Adenoviruses are clusters of DNA that contain viruses. These DNA groups trigger respiratory disease, and they even cause people to develop one form of the common cold. However, medical researchers have discovered that they can use these DNA clusters in gene therapy to treat cystic fibrosis as well as other diseases. To use them for treatments, medical professionals must modify an adenovirus with a particular type of tumor fighting gene. We have outlined the adenovirus infection protocol in this article.

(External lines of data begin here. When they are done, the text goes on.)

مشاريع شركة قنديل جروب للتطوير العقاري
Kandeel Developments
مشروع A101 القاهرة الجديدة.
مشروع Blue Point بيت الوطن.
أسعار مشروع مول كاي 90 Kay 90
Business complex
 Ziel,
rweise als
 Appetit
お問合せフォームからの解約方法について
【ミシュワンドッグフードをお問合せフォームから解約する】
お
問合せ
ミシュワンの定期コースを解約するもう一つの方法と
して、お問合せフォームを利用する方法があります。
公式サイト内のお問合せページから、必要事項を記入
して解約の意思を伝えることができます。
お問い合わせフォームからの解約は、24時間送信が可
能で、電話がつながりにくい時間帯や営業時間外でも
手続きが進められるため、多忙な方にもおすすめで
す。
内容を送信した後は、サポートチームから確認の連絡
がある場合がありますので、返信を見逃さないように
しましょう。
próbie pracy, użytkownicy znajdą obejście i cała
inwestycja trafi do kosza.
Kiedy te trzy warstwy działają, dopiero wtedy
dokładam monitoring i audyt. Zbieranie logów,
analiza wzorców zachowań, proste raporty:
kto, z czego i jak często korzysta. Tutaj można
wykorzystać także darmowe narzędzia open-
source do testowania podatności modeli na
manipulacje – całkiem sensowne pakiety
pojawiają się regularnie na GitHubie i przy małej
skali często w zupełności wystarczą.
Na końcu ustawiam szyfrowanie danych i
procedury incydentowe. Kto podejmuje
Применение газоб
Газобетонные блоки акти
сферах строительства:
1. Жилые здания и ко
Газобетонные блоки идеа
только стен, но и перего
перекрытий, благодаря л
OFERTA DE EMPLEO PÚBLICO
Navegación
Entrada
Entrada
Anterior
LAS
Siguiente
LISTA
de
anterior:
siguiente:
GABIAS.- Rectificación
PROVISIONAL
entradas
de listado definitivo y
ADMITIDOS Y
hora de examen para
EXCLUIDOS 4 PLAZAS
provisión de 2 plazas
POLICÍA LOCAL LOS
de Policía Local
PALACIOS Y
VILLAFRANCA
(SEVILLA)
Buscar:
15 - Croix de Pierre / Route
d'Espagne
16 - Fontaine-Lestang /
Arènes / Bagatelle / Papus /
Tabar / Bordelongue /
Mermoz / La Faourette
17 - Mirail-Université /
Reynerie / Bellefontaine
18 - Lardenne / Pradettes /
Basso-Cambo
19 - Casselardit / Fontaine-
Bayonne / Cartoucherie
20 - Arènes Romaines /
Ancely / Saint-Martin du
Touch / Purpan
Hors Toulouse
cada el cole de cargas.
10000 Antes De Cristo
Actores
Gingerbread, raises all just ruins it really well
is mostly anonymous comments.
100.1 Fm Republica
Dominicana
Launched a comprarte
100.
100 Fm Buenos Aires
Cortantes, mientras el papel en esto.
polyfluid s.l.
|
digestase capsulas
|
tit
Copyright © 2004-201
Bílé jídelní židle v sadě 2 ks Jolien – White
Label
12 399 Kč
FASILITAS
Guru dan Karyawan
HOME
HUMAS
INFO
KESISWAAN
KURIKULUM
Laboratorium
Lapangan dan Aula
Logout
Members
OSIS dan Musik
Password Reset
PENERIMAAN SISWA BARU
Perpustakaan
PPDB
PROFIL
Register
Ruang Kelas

Cell modifications and transfers are completed through a scientific process called transduction. The process involves conveying or introducing virus-containing DNA clusters or a foreign gene into a separate cell. To make the transfer, researchers need a viral vector, which is a tool used to transmit the DNA into a cell. Adenoviruses, retroviruses and lentiviruses are three types of viral vectors. With transduction, science professionals can infect most cells without affecting their ability to grow and develop. Transfection is another DNA transferring process. Scientists select their transferring methods based on the type of genetic experiments they are conducting during the adenovirus infection protocol.
Adenovirus Infection Protocol Background
Many years ago, scientists discovered the helpful properties of adenoviridae. In fact, since the virus-containing DNA clusters have an effect on cells that replicate and cells that do not, medical professionals often use them for gene therapy treatments and follow an adenovirus infection protocol. The ability to contain large transgenes as well as hold protein codes without needing to be incorporated into an organism’s genetic material are other benefits of using recombinant adenovirus.
Recombinant adenoviruses give researchers a versatile way to process gene expression experiments and complete therapeutic functions. Medical professionals use recombinant adenoviruses to transfer genes in vitro, during gene therapy procedures and for in vivo vaccinations. In most cases, researchers use one of two techniques to generate recombinant adenoviruses. The first method consists of connecting adenoviral genome DNA pieces to restriction endonuclease portions that feature a transgene. However, this technique is challenging for a research team because of the decreased effectiveness of large fragment connections as well as a lack of distinctive restriction sites.
Most medical researchers select the second method, which involves the use of similarly functioning gene combinations that perform comparably in mammalian cells. In addition, the mammalian cells must be able to complement faulty adenoviruses. When similarly functioning gene combinations are united, the result is a defective adenovirus that has the ability to duplicate in the packaging line to provide the absent gene products. Researchers identify the genetically engineered DNA by analyzing particular plaques that are produced in the bacteria layer of the packaging cells. Despite the practicality of this method, a number of disadvantages come with it. For instance, uniting similarly functioning gene combinations is an inefficient process. In addition, researchers must repeat several rounds of the plaque purification process, and the completion period of the viral making process is lengthy. These issues have prevented medical teams from advancing adenoviral vector technology. However, recombinant adenovirus is still widely considered the most popular vector in genomics research because it has a wide host range of mammals, and the virus remains epichromosomal after it has been introduced into the cell (it does not integrate itself into the host chromosome).
Adenovirus Infection Protocol Process
To modify adenoviruses, a general adenovirus infection protocol is followed. Start the process one day earlier than the infection day. To do this, set up a six well plate so that it is about 50 percent convergent for the day of the infection. Before starting the actual modification process, make sure that the cells have come together. If the cells are ready, warm the virus with ice. Keep in mind that viruses must be stored at -80 degrees Celsius when they are not being used. If they are stored at cooler temperatures, they may become less concentrated. The next step is to add a particular Multiplicity of Infection, or MOI, of the virus to every well in the plate based on the selected dose curve. During the adenovirus infection protocol, be sure to have a zero MOI for a negative control to check cell growth and death. To determine the proper virus amount for a particular MOI, take the number of cells and multiply it by the desired MOI. This formula will equal the total Plague Forming Units, or PFUs, needed. Be sure to add the right virus amount to each dose well. Also, label the wells with the MOI used. The next step is to deposit the virus-infected cells in an incubator that is set at 37 degrees Celsius. Allow the cells to incubate for 24 hours. You are now ready to begin your research using the adenovirus infection protocol outlined above.